:: Data supplied ::

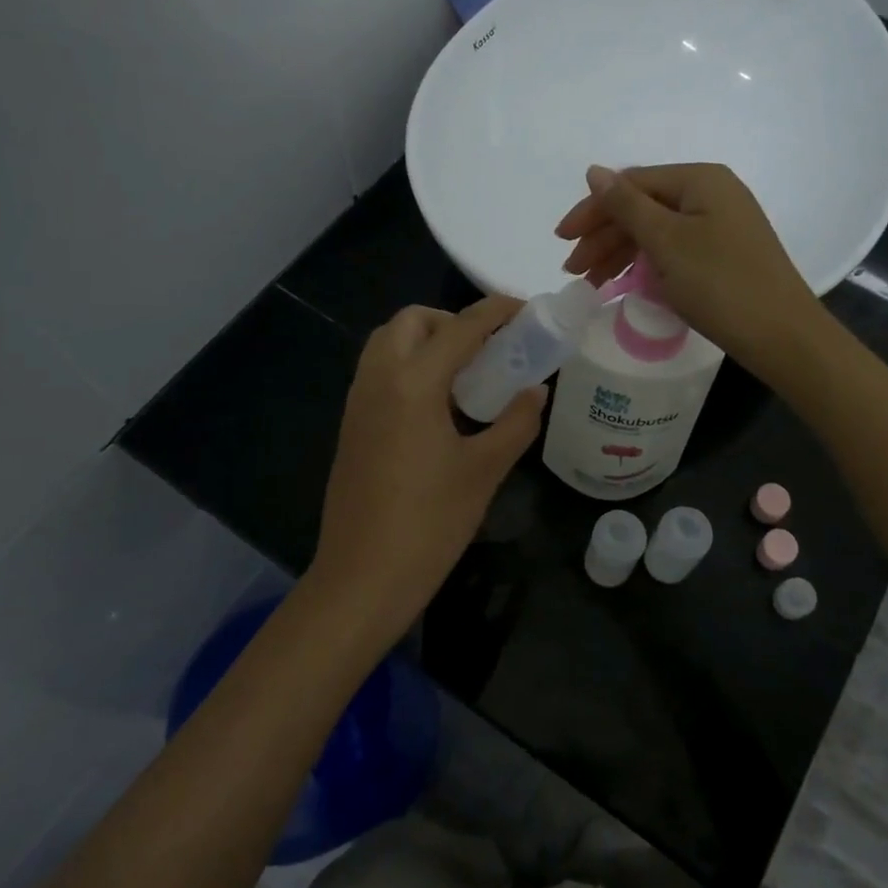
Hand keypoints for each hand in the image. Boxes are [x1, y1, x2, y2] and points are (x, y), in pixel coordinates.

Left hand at [309, 297, 545, 642]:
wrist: (362, 578)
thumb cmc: (430, 523)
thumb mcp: (485, 471)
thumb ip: (516, 422)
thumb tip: (536, 391)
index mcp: (413, 383)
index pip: (460, 328)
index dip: (496, 311)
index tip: (525, 309)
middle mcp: (378, 379)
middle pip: (412, 321)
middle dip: (452, 321)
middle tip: (488, 350)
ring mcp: (358, 402)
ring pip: (389, 343)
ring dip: (427, 341)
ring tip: (466, 376)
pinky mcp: (351, 425)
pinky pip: (379, 372)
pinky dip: (408, 366)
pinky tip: (438, 406)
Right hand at [555, 162, 821, 373]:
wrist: (781, 335)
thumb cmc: (719, 283)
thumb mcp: (666, 241)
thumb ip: (626, 205)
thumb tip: (593, 171)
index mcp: (699, 179)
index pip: (631, 184)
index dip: (593, 210)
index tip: (562, 240)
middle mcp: (712, 193)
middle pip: (643, 207)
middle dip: (604, 237)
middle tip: (574, 270)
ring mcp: (720, 224)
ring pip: (656, 231)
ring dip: (620, 253)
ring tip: (592, 283)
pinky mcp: (724, 254)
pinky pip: (674, 249)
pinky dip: (646, 264)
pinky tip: (626, 283)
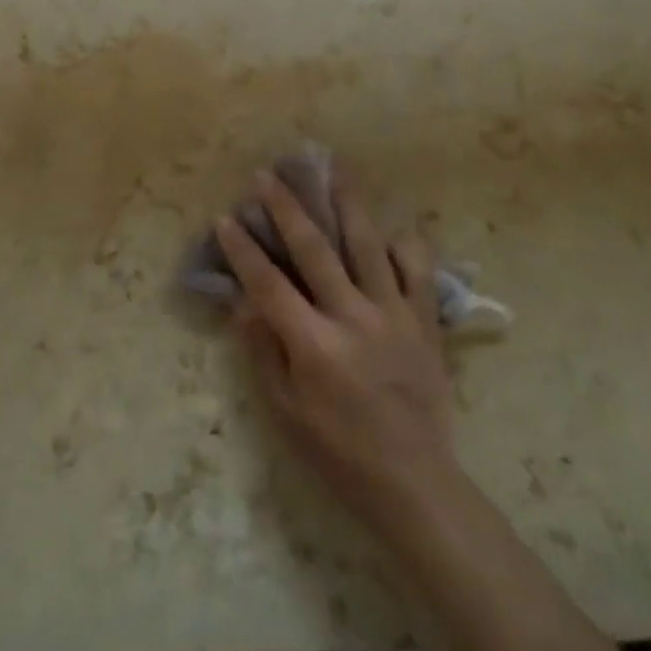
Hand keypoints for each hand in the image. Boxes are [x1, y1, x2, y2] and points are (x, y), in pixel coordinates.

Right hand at [215, 170, 459, 533]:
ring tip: (334, 168)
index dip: (243, 249)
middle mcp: (353, 317)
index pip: (268, 283)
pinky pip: (417, 269)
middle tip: (268, 175)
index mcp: (314, 344)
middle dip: (286, 207)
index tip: (225, 217)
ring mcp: (394, 313)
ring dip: (347, 203)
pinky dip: (404, 244)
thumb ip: (264, 352)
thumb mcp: (286, 414)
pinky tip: (392, 226)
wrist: (414, 481)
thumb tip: (243, 302)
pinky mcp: (424, 319)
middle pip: (314, 248)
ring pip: (367, 244)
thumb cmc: (339, 452)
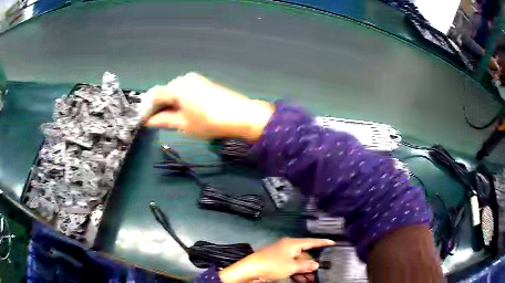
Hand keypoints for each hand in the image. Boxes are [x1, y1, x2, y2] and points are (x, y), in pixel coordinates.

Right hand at [143, 73, 273, 140]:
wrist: (240, 115)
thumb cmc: (208, 121)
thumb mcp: (183, 124)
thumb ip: (163, 120)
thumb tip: (149, 121)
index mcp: (176, 87)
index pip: (155, 96)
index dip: (149, 109)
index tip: (147, 121)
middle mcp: (184, 79)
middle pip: (165, 92)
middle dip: (160, 107)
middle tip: (160, 122)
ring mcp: (195, 80)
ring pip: (175, 92)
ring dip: (170, 104)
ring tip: (174, 119)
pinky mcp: (203, 83)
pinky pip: (185, 91)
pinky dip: (181, 101)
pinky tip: (184, 112)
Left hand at [218, 237, 334, 282]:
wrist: (251, 270)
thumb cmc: (273, 265)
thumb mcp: (291, 266)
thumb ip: (305, 265)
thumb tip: (315, 264)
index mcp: (292, 243)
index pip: (311, 242)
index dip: (322, 242)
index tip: (333, 242)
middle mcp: (288, 247)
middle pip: (304, 255)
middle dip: (311, 265)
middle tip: (318, 274)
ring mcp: (282, 255)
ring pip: (298, 262)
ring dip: (304, 271)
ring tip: (311, 280)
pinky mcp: (277, 262)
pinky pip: (291, 266)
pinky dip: (296, 273)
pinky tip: (301, 280)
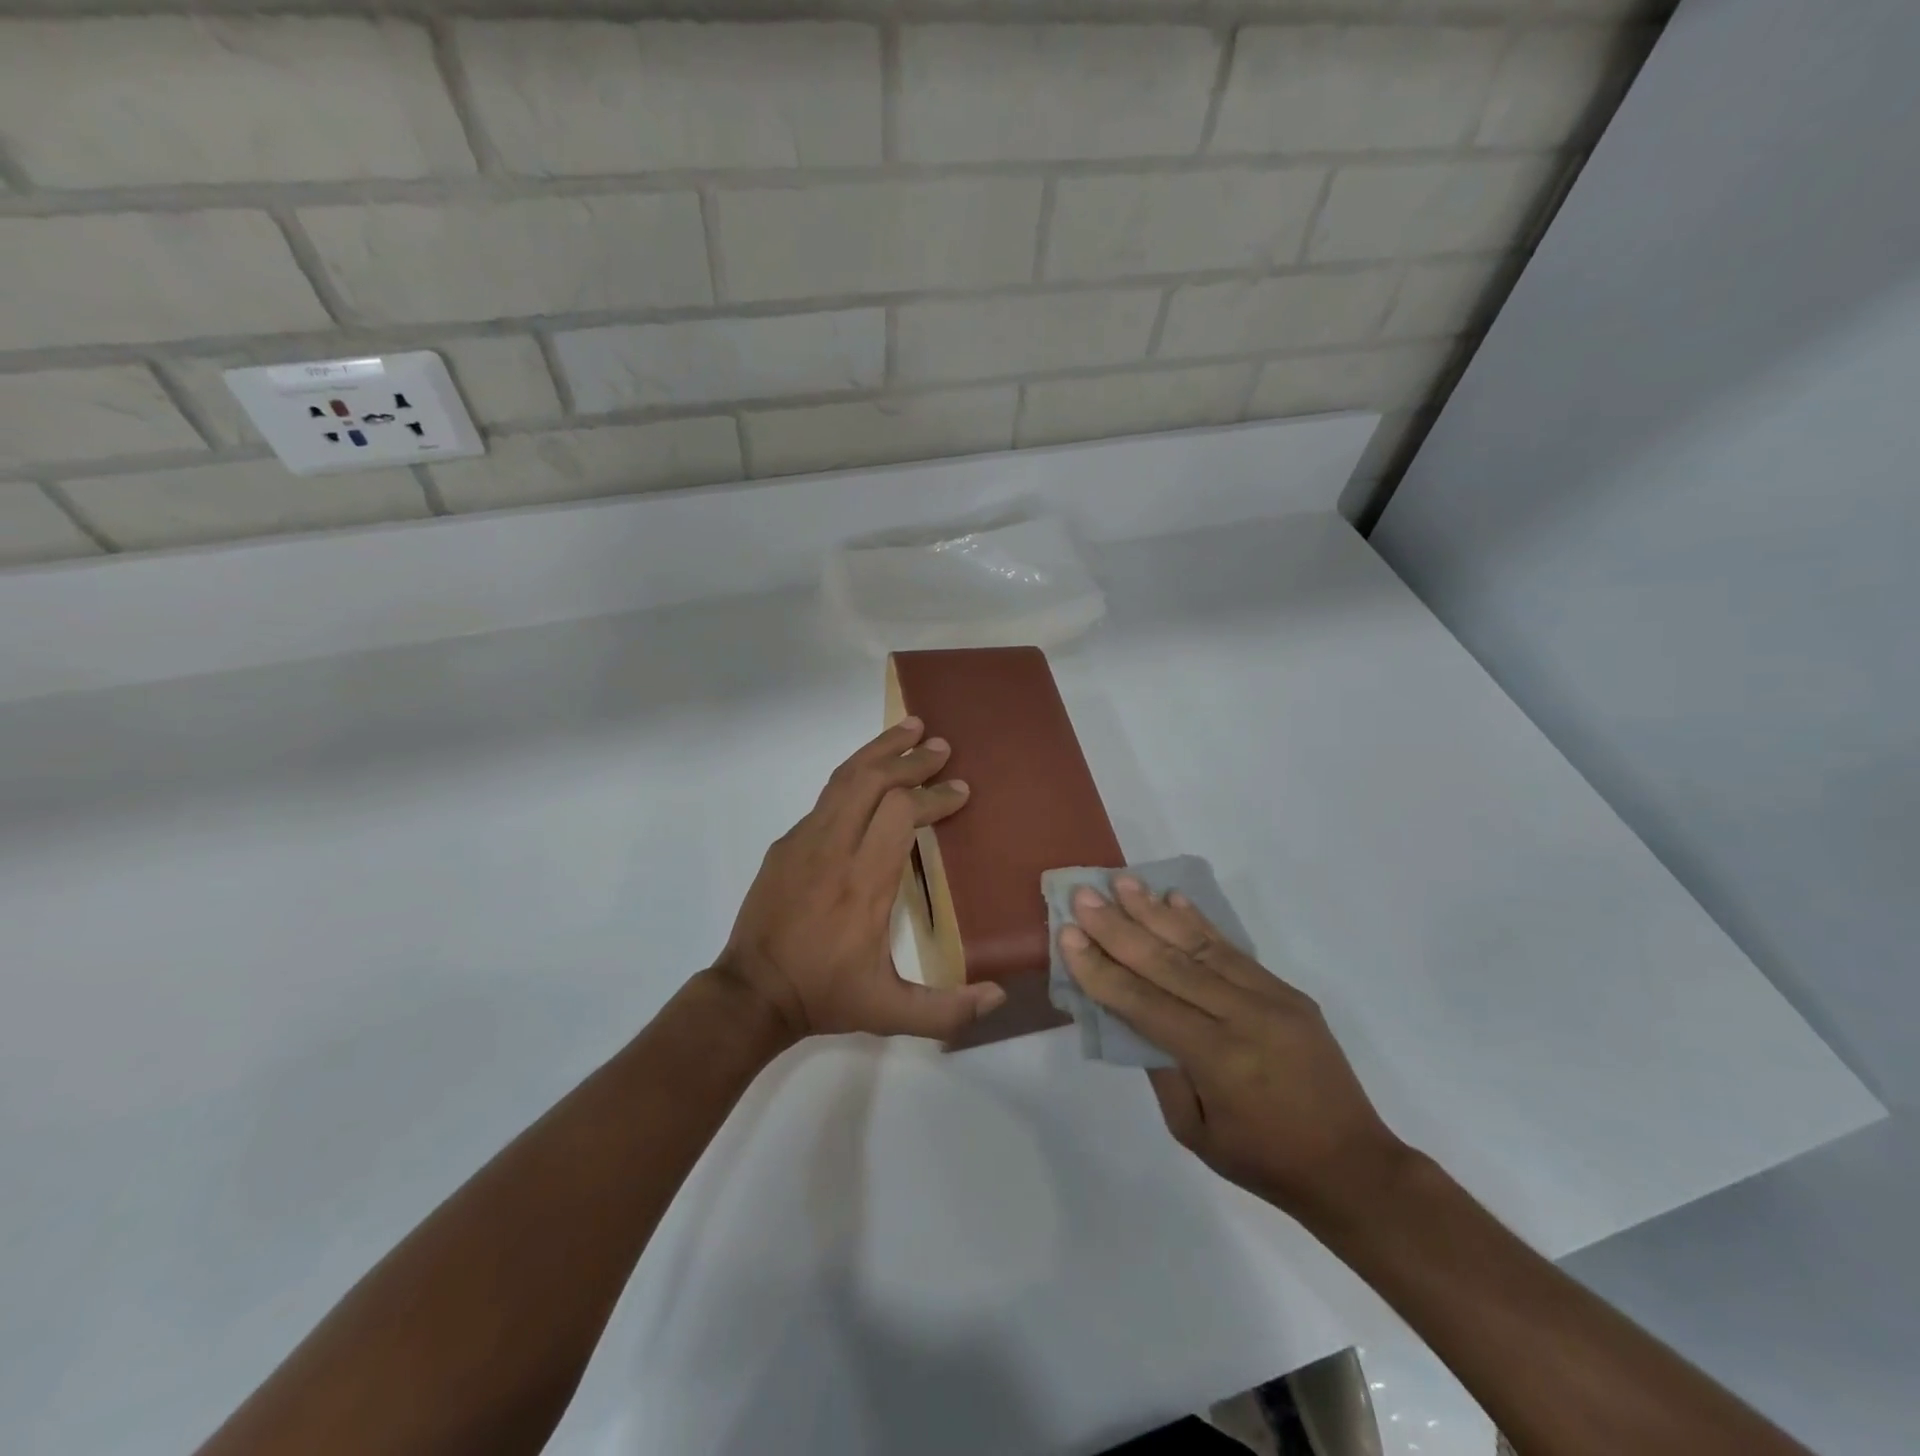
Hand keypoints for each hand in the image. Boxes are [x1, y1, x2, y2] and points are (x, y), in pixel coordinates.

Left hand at [716, 719, 1007, 1042]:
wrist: (751, 994)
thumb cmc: (825, 995)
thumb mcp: (890, 1012)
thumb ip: (946, 1009)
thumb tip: (999, 994)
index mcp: (864, 883)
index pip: (901, 814)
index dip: (934, 796)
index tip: (960, 791)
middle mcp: (834, 850)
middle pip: (871, 781)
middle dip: (910, 759)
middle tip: (941, 745)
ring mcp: (804, 841)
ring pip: (844, 778)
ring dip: (879, 751)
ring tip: (908, 729)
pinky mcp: (786, 843)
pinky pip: (826, 797)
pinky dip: (855, 775)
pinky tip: (871, 774)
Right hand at [1058, 879, 1409, 1222]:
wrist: (1354, 1168)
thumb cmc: (1264, 1161)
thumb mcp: (1194, 1131)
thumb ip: (1160, 1068)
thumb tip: (1132, 1014)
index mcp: (1218, 1059)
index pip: (1144, 1003)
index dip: (1102, 969)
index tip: (1068, 934)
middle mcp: (1243, 1017)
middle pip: (1168, 962)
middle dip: (1119, 927)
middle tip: (1084, 895)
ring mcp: (1270, 998)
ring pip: (1200, 945)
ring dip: (1156, 911)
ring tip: (1123, 883)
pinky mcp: (1286, 991)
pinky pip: (1233, 950)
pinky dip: (1199, 922)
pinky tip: (1174, 898)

:::

What this task involves
Return the listing above unaltered, omitting its pictures.

Problem solution
Hand keypoints for each hand in the image. Boxes are [x1, y1, x2, y2] and points are (x, y), in pixel coordinates.

Left hand at [309, 297, 545, 642]:
wrist: (362, 578)
thumb cmc: (430, 523)
thumb mcp: (485, 471)
thumb ip: (516, 422)
thumb tip: (536, 391)
index mcp: (413, 383)
index pip: (460, 328)
index dip: (496, 311)
index tip: (525, 309)
middle mcp: (378, 379)
middle pip: (412, 321)
middle dip: (452, 321)
middle tip: (488, 350)
ring mcp: (358, 402)
ring pip: (389, 343)
ring dip: (427, 341)
ring tip: (466, 376)
pinky mcp: (351, 425)
pinky pip: (379, 372)
pinky dip: (408, 366)
pinky tip: (438, 406)
Right hand at [555, 162, 821, 373]:
wrist: (781, 335)
thumb cmc: (719, 283)
thumb mcp: (666, 241)
thumb ip: (626, 205)
thumb tip: (593, 171)
index mcp: (699, 179)
index pip: (631, 184)
index dip: (593, 210)
index tip: (562, 240)
middle mcp: (712, 193)
middle pip: (643, 207)
middle dip: (604, 237)
middle tip: (574, 270)
ring mcp: (720, 224)
ring pip: (656, 231)
ring dip: (620, 253)
ring tip: (592, 283)
pinky mcp: (724, 254)
pinky pip: (674, 249)
pinky dip: (646, 264)
pinky tip: (626, 283)
Hand keypoints for each hand in the image. Boxes are [x1, y1, x2, y2] and points are (x, y), in pixel coordinates.

Right hand at [215, 170, 459, 533]:
ring tip: (334, 168)
index dip: (243, 249)
middle mcp: (353, 317)
index pip: (268, 283)
pinky pip: (417, 269)
middle tip: (268, 175)
index mcp: (314, 344)
middle dip: (286, 207)
index tip: (225, 217)
ring mcp: (394, 313)
ring dip: (347, 203)
pinky dip: (404, 244)
thumb ip: (264, 352)
thumb mcp: (286, 414)
pinky tip: (392, 226)
wrist: (414, 481)
thumb tip: (243, 302)
pinky mcp: (424, 319)
middle pip: (314, 248)
ring pip: (367, 244)
thumb cmc: (339, 452)
Hand keypoints for each hand in the image. Boxes are [x1, y1, x2, y2] and points are (x, y), in pixel coordinates.

Right hand at [143, 73, 273, 140]:
wrist: (240, 115)
thumb cmc: (208, 121)
thumb mcp: (183, 124)
thumb ip: (163, 120)
thumb tip: (149, 121)
index mcp: (176, 87)
index pip: (155, 96)
index dip: (149, 109)
index tip: (147, 121)
middle mcp: (184, 79)
middle pip: (165, 92)
middle dip: (160, 107)
middle tip: (160, 122)
ring mcp: (195, 80)
ring pip: (175, 92)
ring dip: (170, 104)
ring tip: (174, 119)
pinky mcp: (203, 83)
pinky pip: (185, 91)
pinky dip: (181, 101)
pinky tip: (184, 112)
Left hand at [218, 237, 334, 282]:
wrist: (251, 270)
thumb cmc: (273, 265)
thumb mcp: (291, 266)
thumb ip: (305, 265)
thumb tip: (315, 264)
index mcp: (292, 243)
index pip: (311, 242)
index dip: (322, 242)
index tip: (333, 242)
middle mcp: (288, 247)
middle pip: (304, 255)
middle dip: (311, 265)
middle tip: (318, 274)
ring mcp: (282, 255)
ring pip: (298, 262)
ring dip: (304, 271)
ring tip: (311, 280)
pinky mcp: (277, 262)
pinky pip: (291, 266)
pinky dip: (296, 273)
pinky tip: (301, 280)
Hand keypoints for each hand in the image. Boxes are [x1, y1, x2, y2] and points are (x, y), in pixel coordinates.

Left hand at [716, 719, 1007, 1042]:
wrist: (751, 994)
thumb cmc: (825, 995)
thumb mcp: (890, 1012)
thumb ip: (946, 1009)
thumb tip: (999, 994)
index mcp: (864, 883)
index pip: (901, 814)
index dip: (934, 796)
index tip: (960, 791)
middle mcp: (834, 850)
middle pip: (871, 781)
middle dip: (910, 759)
middle tip: (941, 745)
ring mcp: (804, 841)
ring pip: (844, 778)
ring dip: (879, 751)
ring tip: (908, 729)
pinky mcp: (786, 843)
pinky pip: (826, 797)
pinky dip: (855, 775)
pinky tip: (871, 774)
Right hand at [1058, 879, 1409, 1222]:
wrist: (1354, 1168)
thumb cmc: (1264, 1161)
thumb mcp: (1194, 1131)
thumb ip: (1160, 1068)
thumb tip: (1132, 1014)
index mcp: (1218, 1059)
index pip: (1144, 1003)
index dip: (1102, 969)
index tip: (1068, 934)
middle mcp: (1243, 1017)
middle pip: (1168, 962)
middle dip: (1119, 927)
middle tip: (1084, 895)
ring mcp: (1270, 998)
ring pip: (1200, 945)
ring dip: (1156, 911)
ring tip: (1123, 883)
pinky mcp: (1286, 991)
pinky pip: (1233, 950)
pinky dip: (1199, 922)
pinky tip: (1174, 898)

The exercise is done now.